■ **Task**
Rewrite the material below, replacing each "elev" with "elevation" and leaving everything else unchanged.

■ **Material provided**
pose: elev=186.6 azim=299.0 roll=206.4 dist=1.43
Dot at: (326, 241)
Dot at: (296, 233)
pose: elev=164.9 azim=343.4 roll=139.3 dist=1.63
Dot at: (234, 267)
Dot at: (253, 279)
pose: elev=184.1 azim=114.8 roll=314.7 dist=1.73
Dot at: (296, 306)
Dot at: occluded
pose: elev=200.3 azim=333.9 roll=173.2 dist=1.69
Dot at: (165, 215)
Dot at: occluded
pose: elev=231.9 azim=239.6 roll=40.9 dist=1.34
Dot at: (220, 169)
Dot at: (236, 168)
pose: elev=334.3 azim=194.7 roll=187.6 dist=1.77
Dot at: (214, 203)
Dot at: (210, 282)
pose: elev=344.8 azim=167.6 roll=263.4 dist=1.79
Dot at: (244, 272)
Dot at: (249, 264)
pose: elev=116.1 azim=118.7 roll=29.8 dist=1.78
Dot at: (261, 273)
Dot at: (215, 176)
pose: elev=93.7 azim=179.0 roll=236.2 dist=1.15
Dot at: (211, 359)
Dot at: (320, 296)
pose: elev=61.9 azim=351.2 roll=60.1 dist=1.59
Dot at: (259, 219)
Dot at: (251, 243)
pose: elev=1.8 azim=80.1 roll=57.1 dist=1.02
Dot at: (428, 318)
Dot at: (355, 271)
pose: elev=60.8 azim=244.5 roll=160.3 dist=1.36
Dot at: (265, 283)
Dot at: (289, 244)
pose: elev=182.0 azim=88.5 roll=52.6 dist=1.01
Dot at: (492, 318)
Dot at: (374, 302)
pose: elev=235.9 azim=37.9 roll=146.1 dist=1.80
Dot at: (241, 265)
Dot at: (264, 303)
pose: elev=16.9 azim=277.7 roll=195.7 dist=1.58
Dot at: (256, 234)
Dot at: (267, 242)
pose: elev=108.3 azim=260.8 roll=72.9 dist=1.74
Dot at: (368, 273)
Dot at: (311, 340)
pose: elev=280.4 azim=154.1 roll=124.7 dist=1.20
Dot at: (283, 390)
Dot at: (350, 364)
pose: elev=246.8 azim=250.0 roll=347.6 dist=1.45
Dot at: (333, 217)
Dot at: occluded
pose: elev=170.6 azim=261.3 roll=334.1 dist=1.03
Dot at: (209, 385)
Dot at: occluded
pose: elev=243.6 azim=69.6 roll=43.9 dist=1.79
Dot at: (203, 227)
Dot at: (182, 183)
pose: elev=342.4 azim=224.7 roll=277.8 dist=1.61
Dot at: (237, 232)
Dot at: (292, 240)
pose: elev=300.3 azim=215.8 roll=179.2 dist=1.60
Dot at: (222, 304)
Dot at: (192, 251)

■ **Exercise output**
pose: elevation=186.6 azim=299.0 roll=206.4 dist=1.43
Dot at: (326, 241)
Dot at: (296, 233)
pose: elevation=164.9 azim=343.4 roll=139.3 dist=1.63
Dot at: (234, 267)
Dot at: (253, 279)
pose: elevation=184.1 azim=114.8 roll=314.7 dist=1.73
Dot at: (296, 306)
Dot at: occluded
pose: elevation=200.3 azim=333.9 roll=173.2 dist=1.69
Dot at: (165, 215)
Dot at: occluded
pose: elevation=231.9 azim=239.6 roll=40.9 dist=1.34
Dot at: (220, 169)
Dot at: (236, 168)
pose: elevation=334.3 azim=194.7 roll=187.6 dist=1.77
Dot at: (214, 203)
Dot at: (210, 282)
pose: elevation=344.8 azim=167.6 roll=263.4 dist=1.79
Dot at: (244, 272)
Dot at: (249, 264)
pose: elevation=116.1 azim=118.7 roll=29.8 dist=1.78
Dot at: (261, 273)
Dot at: (215, 176)
pose: elevation=93.7 azim=179.0 roll=236.2 dist=1.15
Dot at: (211, 359)
Dot at: (320, 296)
pose: elevation=61.9 azim=351.2 roll=60.1 dist=1.59
Dot at: (259, 219)
Dot at: (251, 243)
pose: elevation=1.8 azim=80.1 roll=57.1 dist=1.02
Dot at: (428, 318)
Dot at: (355, 271)
pose: elevation=60.8 azim=244.5 roll=160.3 dist=1.36
Dot at: (265, 283)
Dot at: (289, 244)
pose: elevation=182.0 azim=88.5 roll=52.6 dist=1.01
Dot at: (492, 318)
Dot at: (374, 302)
pose: elevation=235.9 azim=37.9 roll=146.1 dist=1.80
Dot at: (241, 265)
Dot at: (264, 303)
pose: elevation=16.9 azim=277.7 roll=195.7 dist=1.58
Dot at: (256, 234)
Dot at: (267, 242)
pose: elevation=108.3 azim=260.8 roll=72.9 dist=1.74
Dot at: (368, 273)
Dot at: (311, 340)
pose: elevation=280.4 azim=154.1 roll=124.7 dist=1.20
Dot at: (283, 390)
Dot at: (350, 364)
pose: elevation=246.8 azim=250.0 roll=347.6 dist=1.45
Dot at: (333, 217)
Dot at: occluded
pose: elevation=170.6 azim=261.3 roll=334.1 dist=1.03
Dot at: (209, 385)
Dot at: occluded
pose: elevation=243.6 azim=69.6 roll=43.9 dist=1.79
Dot at: (203, 227)
Dot at: (182, 183)
pose: elevation=342.4 azim=224.7 roll=277.8 dist=1.61
Dot at: (237, 232)
Dot at: (292, 240)
pose: elevation=300.3 azim=215.8 roll=179.2 dist=1.60
Dot at: (222, 304)
Dot at: (192, 251)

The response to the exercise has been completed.